Returning to Rishikesh: A Test of Strength and Growth
As I prepare to return to India, memories of my previous time in Rishikesh resurface. Last time, I relapsed into my eating disorder, overwhelmed by overstimulation and unprocessed emotions. But I am not the same person who was there before. The tools I have now—the awareness, the devotion, the commitment to healing—are stronger. This time, I am not merely surviving; I am choosing to walk forward in trust.
This return is not a mistake—it is an initiation. If I were not ready, I would not be called back.
Kirtan as Devotion, Not Performance
Last night, I was given the opportunity to lead a small kirtan. The space was intimate—a flower mandala carefully arranged by Nina, a small gathering of souls, the hum of divine energy filling the air. As I sat behind my harmonium, something within me shifted.
This was not a performance. This was devotion. A collective opening of voices, a merging of energies, a surrender to something greater than ourselves. It reminded me of a teaching I heard in India:
“We are each individual sparks plugging into the same electrical outlet of God. Alone, we shine in our own way, but together, we become the great divine light. When we chant, when we come together in bhakti, we amplify the current of God, and our light radiates even brighter.”
It was a deeply special evening—one where I truly felt the offering of kirtan pouring through me, something so sacred, so woven into the fabric of my being. I became a vessel for Kali, sharing the stories of the deities, guiding the group to awaken their divine qualities within. It felt effortless, like the devotion was carrying me rather than the other way around.

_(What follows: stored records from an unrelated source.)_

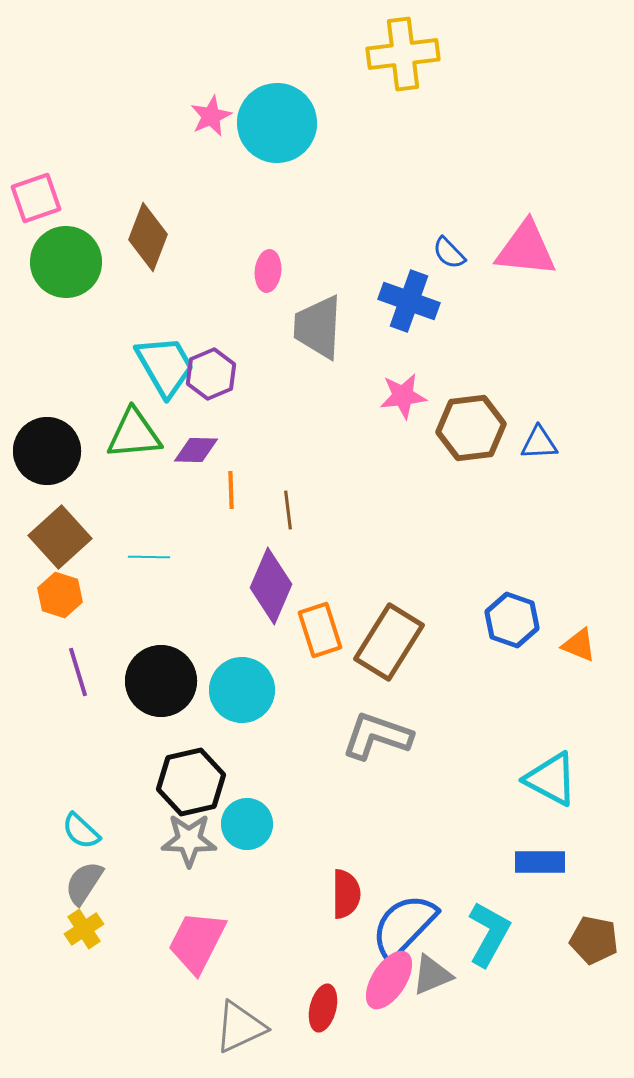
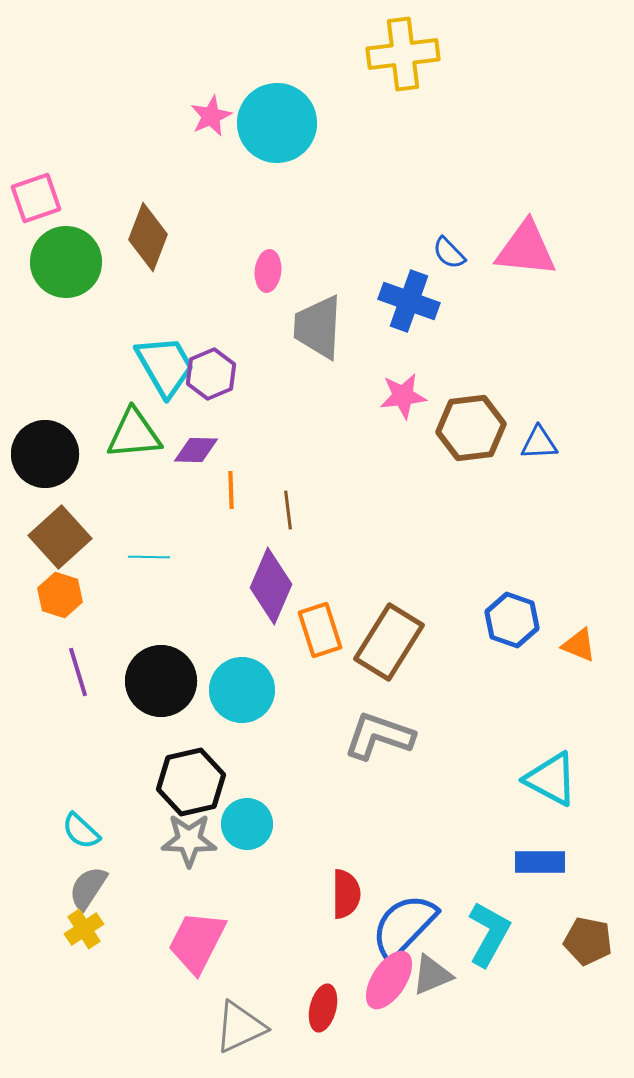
black circle at (47, 451): moved 2 px left, 3 px down
gray L-shape at (377, 736): moved 2 px right
gray semicircle at (84, 883): moved 4 px right, 5 px down
brown pentagon at (594, 940): moved 6 px left, 1 px down
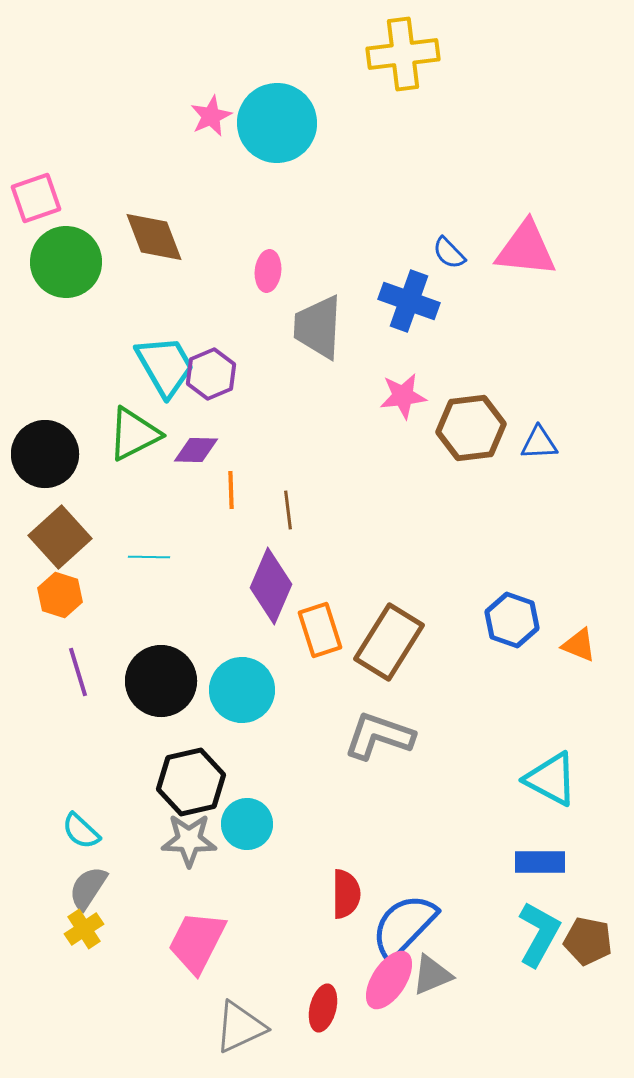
brown diamond at (148, 237): moved 6 px right; rotated 42 degrees counterclockwise
green triangle at (134, 434): rotated 22 degrees counterclockwise
cyan L-shape at (489, 934): moved 50 px right
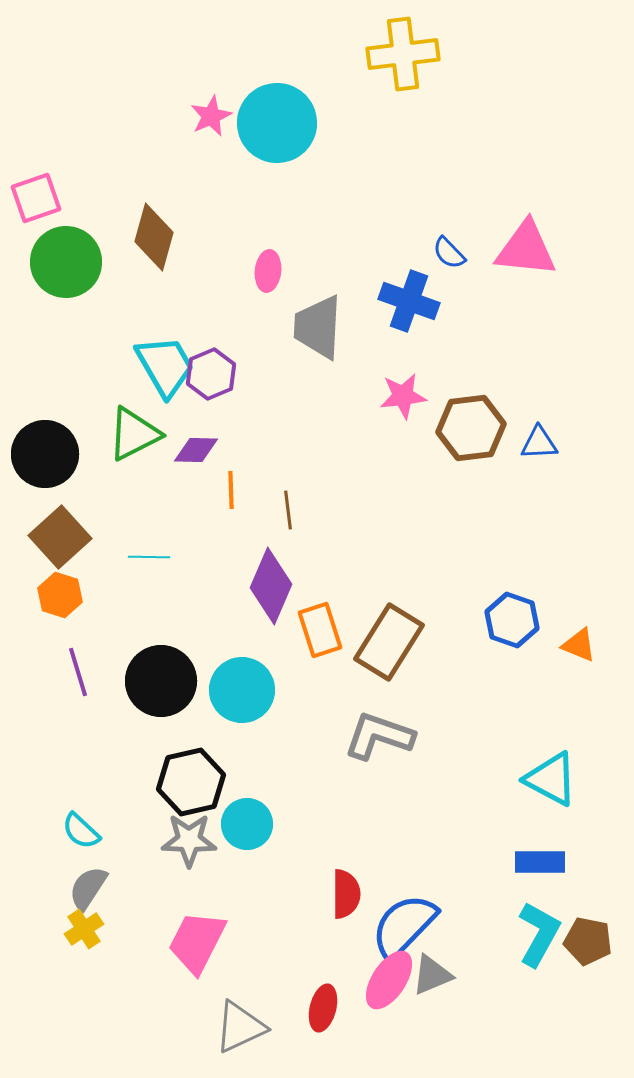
brown diamond at (154, 237): rotated 36 degrees clockwise
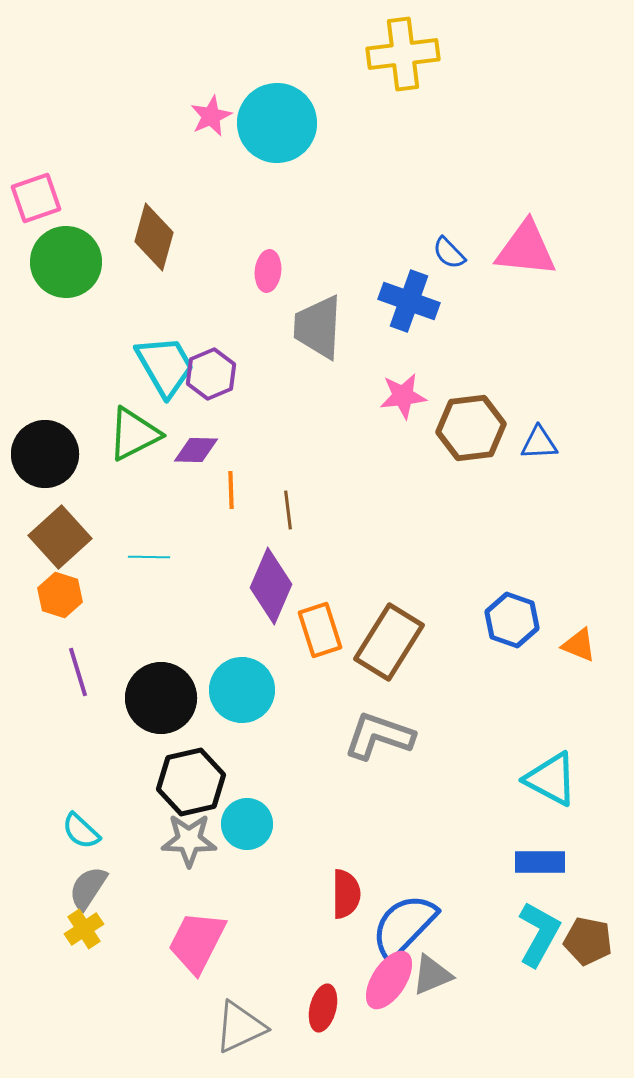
black circle at (161, 681): moved 17 px down
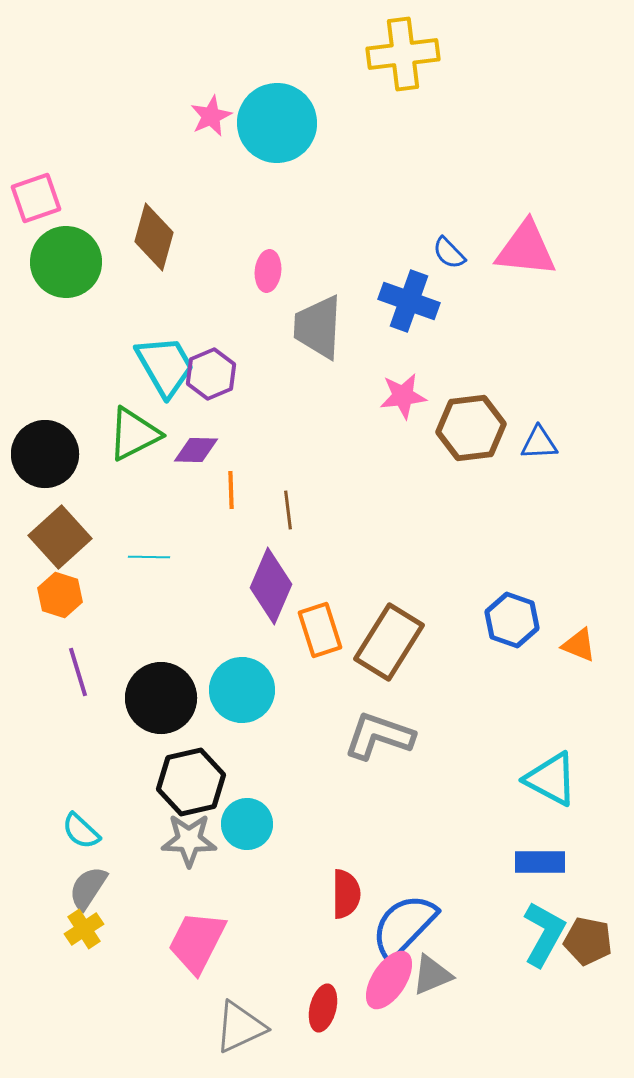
cyan L-shape at (539, 934): moved 5 px right
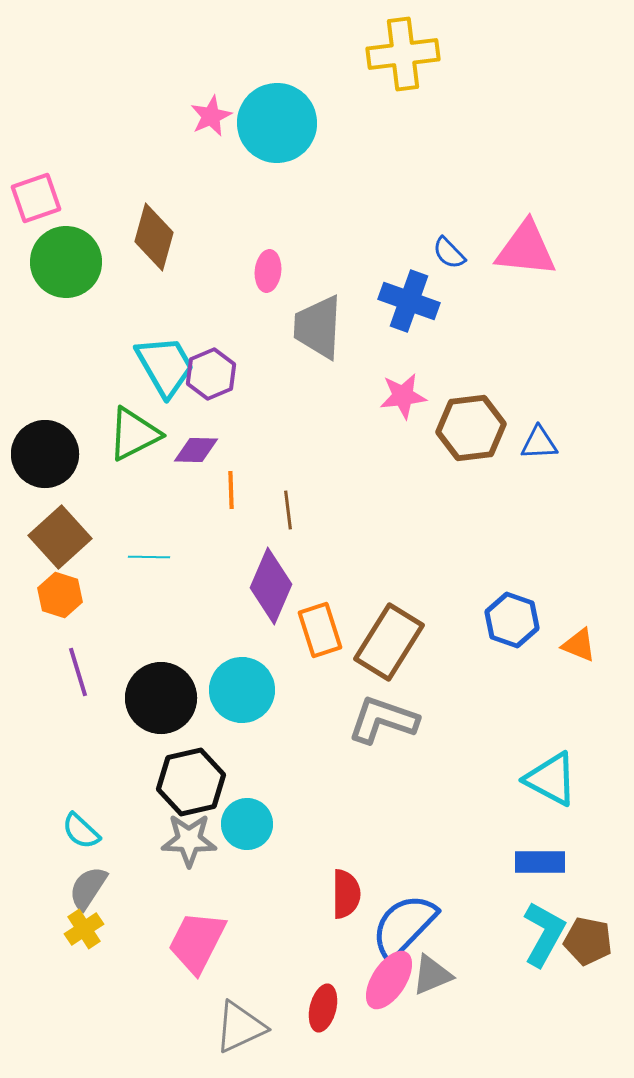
gray L-shape at (379, 736): moved 4 px right, 16 px up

I hadn’t eaten before the kirtan, and by the time we ended, it was after 10 PM. In my hunger, I ate my dinner and fruit quickly, not mindfully, almost absentmindedly. And then—almost immediately—I found myself slipping into self-judgment. Seeing pictures and videos of myself afterward sent me into a spiral of hyper-criticism, self-consciousness, and unworthiness. The contrast was so stark, so immediate, that I almost had to laugh.
How could I go from being a vessel of devotion to being consumed by ego in a matter of minutes?
But perhaps this, too, is part of the work—learning to hold both. Learning to let the voice of maya arise without allowing it to consume me. Learning to see it, acknowledge it, and then consciously return to truth.
Integration, Gratitude, and Moving Forward
The lesson in all of this, I think, is balance. The duality of Shiva and Shakti—hardening and softening, striving and surrendering.
I do not need to punish myself for my attachments, nor do I need to cling to them. I can hold both the struggle and the gratitude. I can recognize the tests while also trusting the path.
As I move forward, the focus is clear:
• Devotion over performance.
• Sustainability over fear.
• Surrender over control.
The gifts of this journey are unfolding exactly as they are meant to. I trust that Kali is guiding me, that every challenge is a lesson, and that everything is happening in divine timing.